Frankfurter Grie Soß
Circa 400 g frische Kräuter ( Borretsch, Kerbel, Kresse, Petersilie, Pimpernelle,
Sauerampfer, Schnittlauch, etc.)
500 ml Schmand
250 ml saure Sahne oder Joghurt
evtl. 1 EL Senf
Salz und frisch gemahlener weißer Pfeffer
4 hart gekochte Eier
Zitrone

Schmand mit saurer Sahne oder Joghurt verrühren. Eier schälen und fein hacken. Mit der Soße mischen. Kräuter portionsweise fein wiegen und jeweils sofort mit die Soße verühren.
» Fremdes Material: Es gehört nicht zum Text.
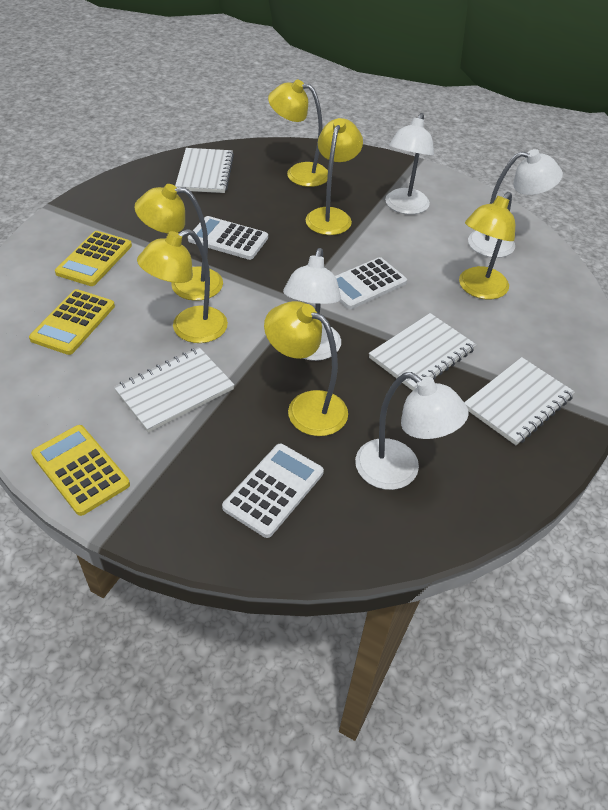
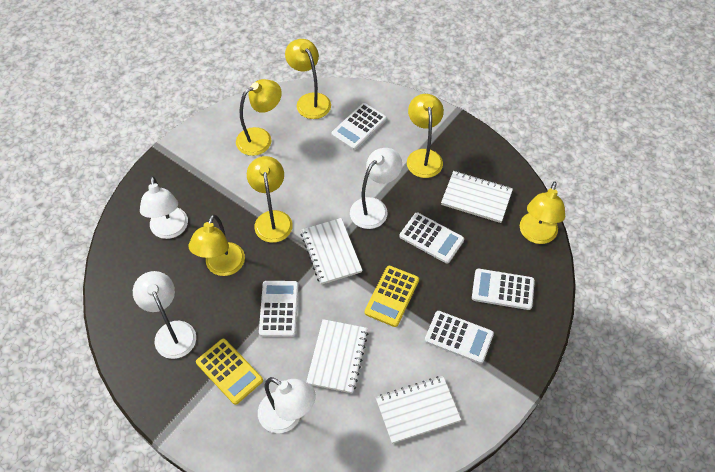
white calculator: [188,216,268,260] [222,444,324,538] [335,257,407,309] = 3 -> [259,281,299,337] [331,103,387,150] [400,212,464,263] [425,311,494,364] [472,268,535,310] = 5
yellow calculator: [29,289,115,355] [31,425,130,516] [55,231,132,286] = 3 -> [196,339,263,405] [365,266,419,327] = 2

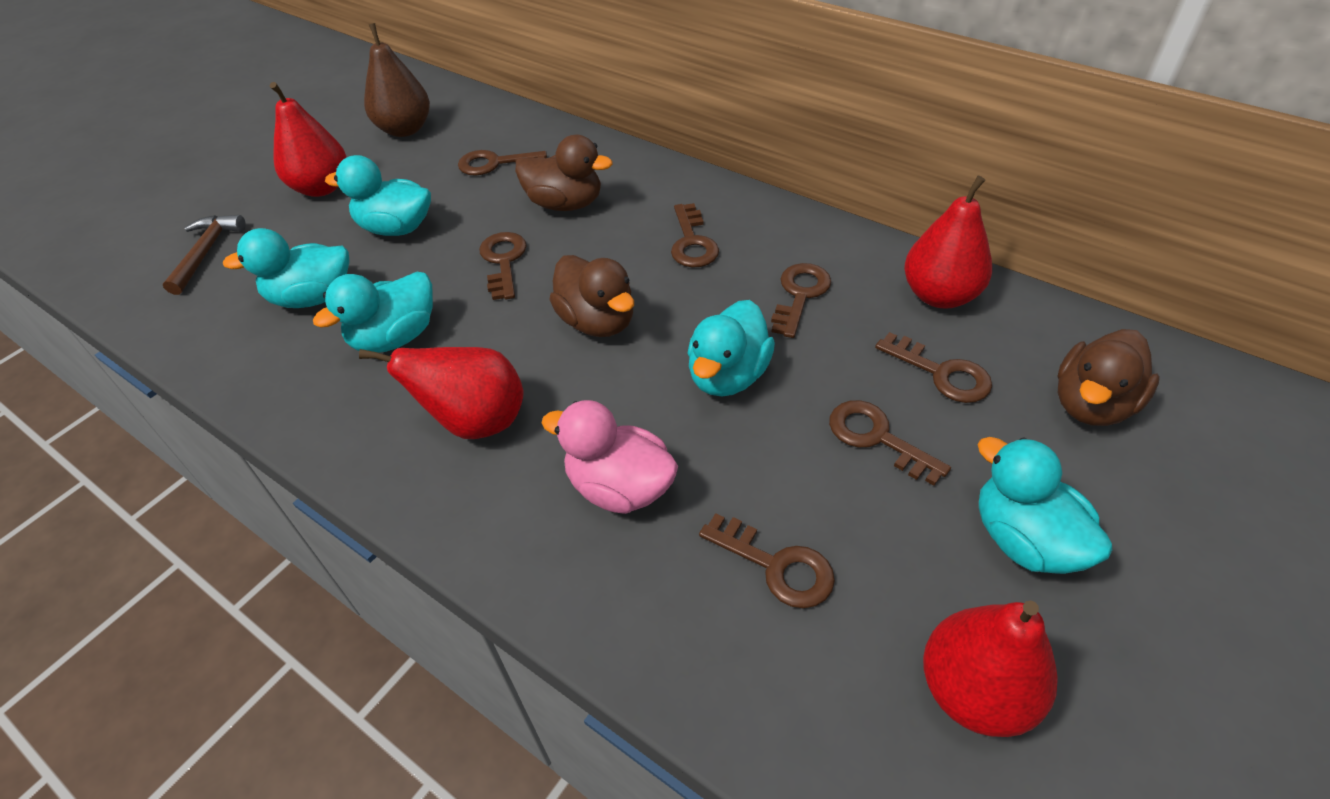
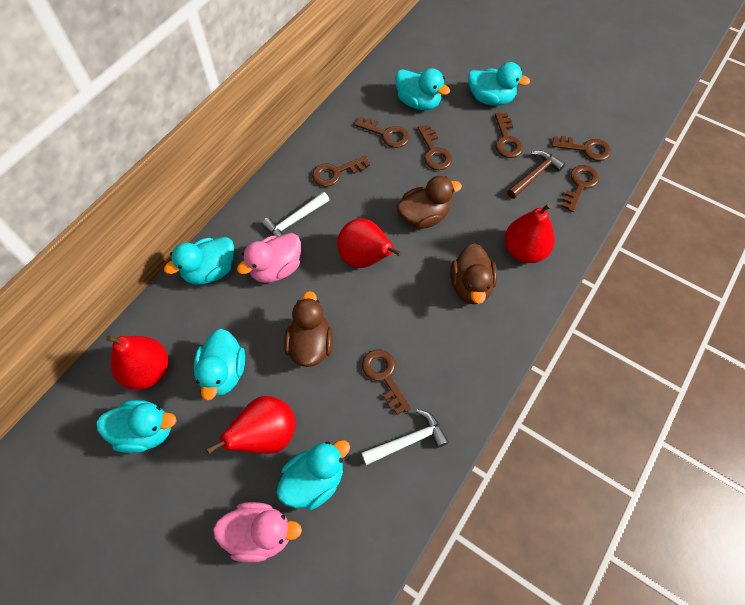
brown pear: [364,23,430,137] = 1 -> none = 0
pink duck: [542,400,678,514] = 1 -> [213,502,302,563] [237,233,301,283] = 2
turquoise duck: [223,228,350,308] [313,272,433,353] [325,155,431,236] [687,300,775,397] [977,437,1113,574] = 5 -> [96,400,176,453] [164,237,234,285] [194,329,245,401] [277,440,350,510] [395,68,450,110] [468,62,530,106] = 6
white hammer: none = 0 -> [262,192,329,237] [361,409,449,465] = 2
Grie Soß mit Senf, Salz, etwas Zitronensaft und weißem Pfeffer abschmecken.

Am besten bereitet man die Grieß Soß am Vorabend zu und lässt sie über Nacht durchziehen. Zu Pellkartoffeln und hart gekochten Eiern servieren.




2 Kommentare:

Anonym hat gesagt…

Ach, wie köstlich, liebe Margit ... Da bekomme ich gleich Appetit!

Viele sonnige Frühlingsgrüße
Kristina

✿⊱╮

Bonnie hat gesagt…

Ich auch! :)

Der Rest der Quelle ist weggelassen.